## Exercise prompt:
Extract each line from the items below that contains the string "Junioren". Match case exactly.

• • •

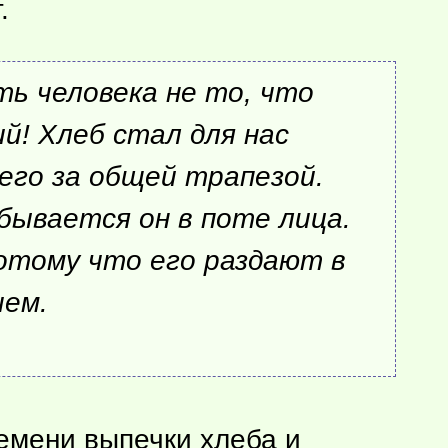
.
ь человека не то, что
й! Хлеб стал для нас
его за общей трапезой.
бывается он в поте лица.
отому что его раздают в
чем.
ремени выпечки хлеба и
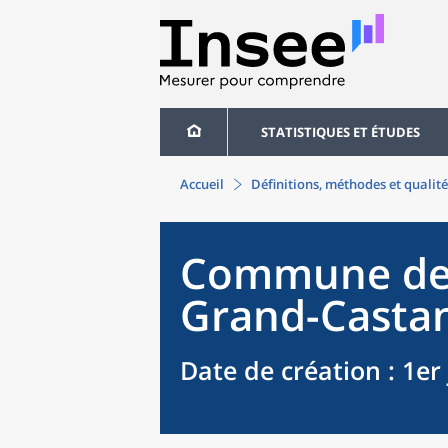
STATISTIQUES ET ÉTUDES
Accueil
Définitions, méthodes et qualité
Commune
d
Grand-Casta
Date de création
: 1er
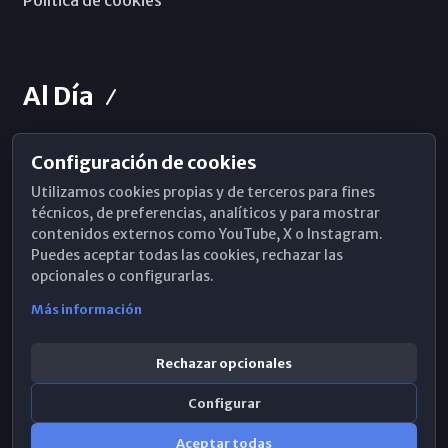
Política de cookies
Al Día
Configuración de cookies
Horarios de Misa
Utilizamos cookies propias y de terceros para fines
Hemeroteca
técnicos, de preferencias, analíticos y para mostrar
contenidos externos como YouTube, X o Instagram.
WhatsApp
Puedes aceptar todas las cookies, rechazar las
opcionales o configurarlas.
Más información
Rechazar opcionales
Configurar
Aceptar todas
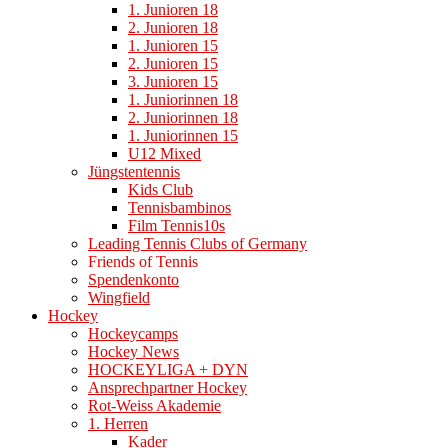
1. Junioren 18
2. Junioren 18
1. Junioren 15
2. Junioren 15
3. Junioren 15
1. Juniorinnen 18
2. Juniorinnen 18
1. Juniorinnen 15
U12 Mixed
Jüngstentennis
Kids Club
Tennisbambinos
Film Tennis10s
Leading Tennis Clubs of Germany
Friends of Tennis
Spendenkonto
Wingfield
Hockey
Hockeycamps
Hockey News
HOCKEYLIGA + DYN
Ansprechpartner Hockey
Rot-Weiss Akademie
1. Herren
Kader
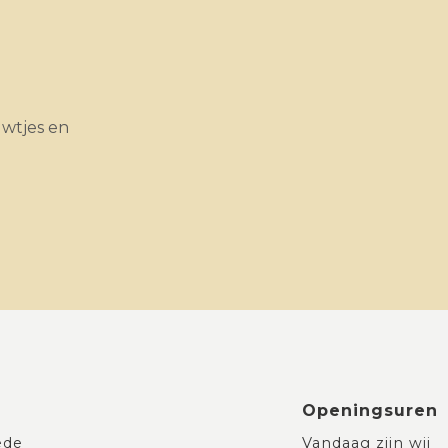
uwtjes en
Openingsuren
ede
Vandaag zijn wij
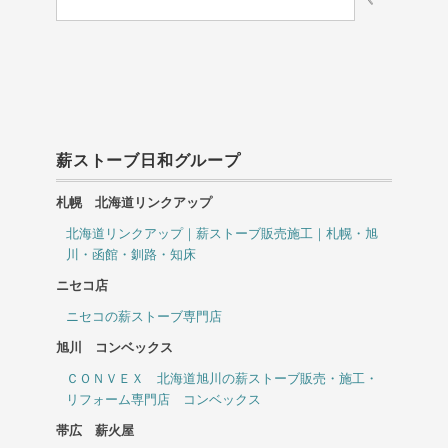
薪ストーブ日和グループ
札幌 北海道リンクアップ
北海道リンクアップ｜薪ストーブ販売施工｜札幌・旭
川・函館・釧路・知床
ニセコ店
ニセコの薪ストーブ専門店
旭川 コンベックス
ＣＯＮＶＥＸ 北海道旭川の薪ストーブ販売・施工・
リフォーム専門店 コンベックス
帯広 薪火屋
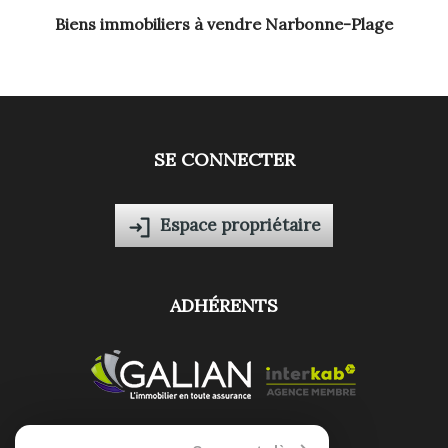
Biens immobiliers à vendre Narbonne-Plage
SE CONNECTER
Espace propriétaire
ADHÉRENTS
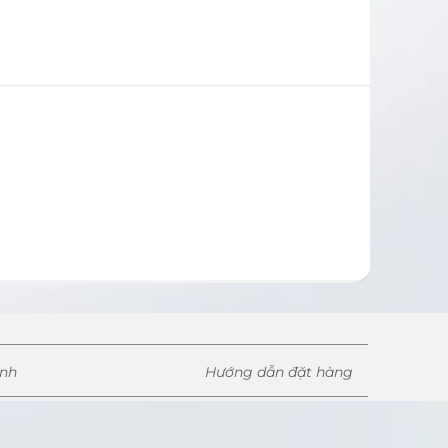
ành
Hướng dẫn đặt hàng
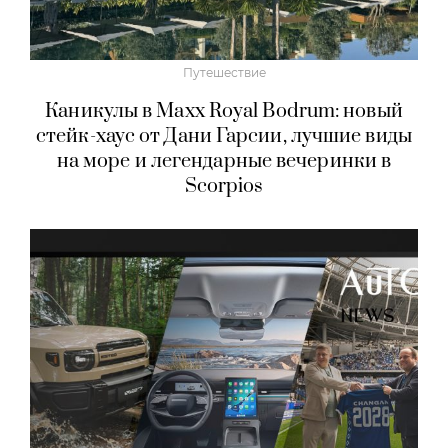
Путешествие
Каникулы в Maxx Royal Bodrum: новый
стейк-хаус от Дани Гарсии, лучшие виды
на море и легендарные вечеринки в
Scorpios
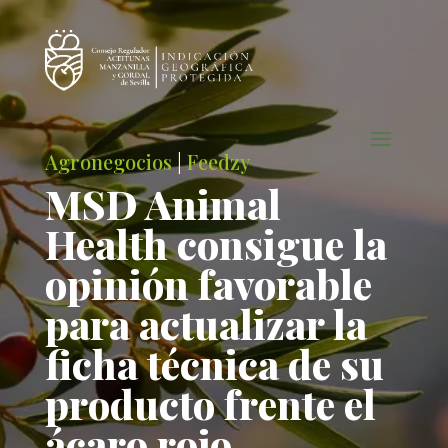
Agronegocios
|
Feedzy
MSD Animal
Health consigue la
opinión favorable
para actualizar la
ficha técnica de su
producto frente el
ácaro rojo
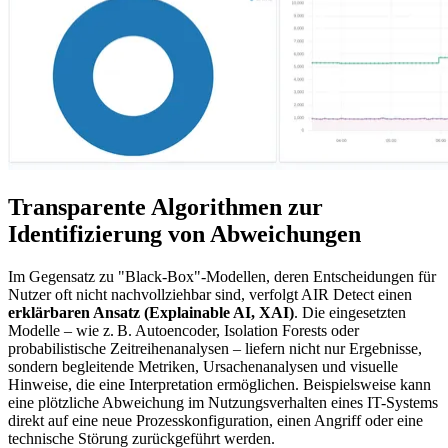
Transparente Algorithmen zur
Identifizierung von Abweichungen
Im Gegensatz zu "Black-Box"-Modellen, deren Entscheidungen für
Nutzer oft nicht nachvollziehbar sind, verfolgt AIR Detect einen
erklärbaren Ansatz (Explainable AI, XAI)
. Die eingesetzten
Modelle – wie z. B. Autoencoder, Isolation Forests oder
probabilistische Zeitreihenanalysen – liefern nicht nur Ergebnisse,
sondern begleitende Metriken, Ursachenanalysen und visuelle
Hinweise, die eine Interpretation ermöglichen. Beispielsweise kann
eine plötzliche Abweichung im Nutzungsverhalten eines IT-Systems
direkt auf eine neue Prozesskonfiguration, einen Angriff oder eine
technische Störung zurückgeführt werden.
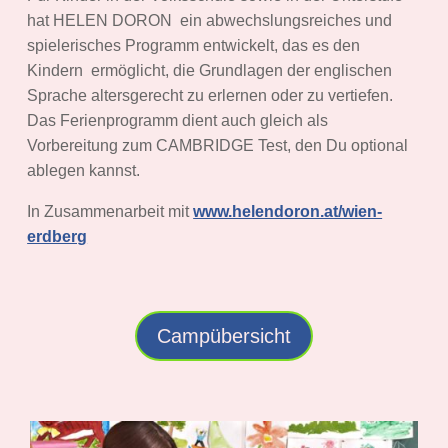
hat HELEN DORON ein abwechslungsreiches und
spielerisches Programm entwickelt, das es den
Kindern ermöglicht, die Grundlagen der englischen
Sprache altersgerecht zu erlernen oder zu vertiefen.
Das Ferienprogramm dient auch gleich als
Vorbereitung zum CAMBRIDGE Test, den Du optional
ablegen kannst.
In Zusammenarbeit mit
www.helendoron.at/wien-
erdberg
Campübersicht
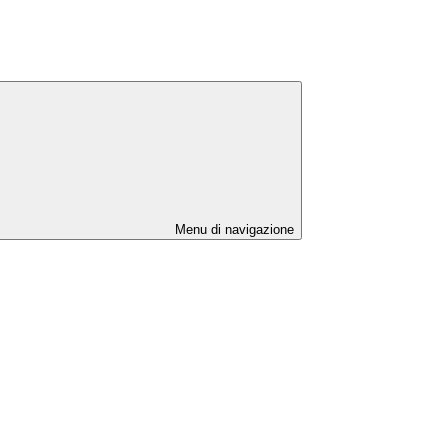
Menu di navigazione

• • •

## Response to the exercise:
1. Junioren 18
2. Junioren 18
1. Junioren 15
2. Junioren 15
3. Junioren 15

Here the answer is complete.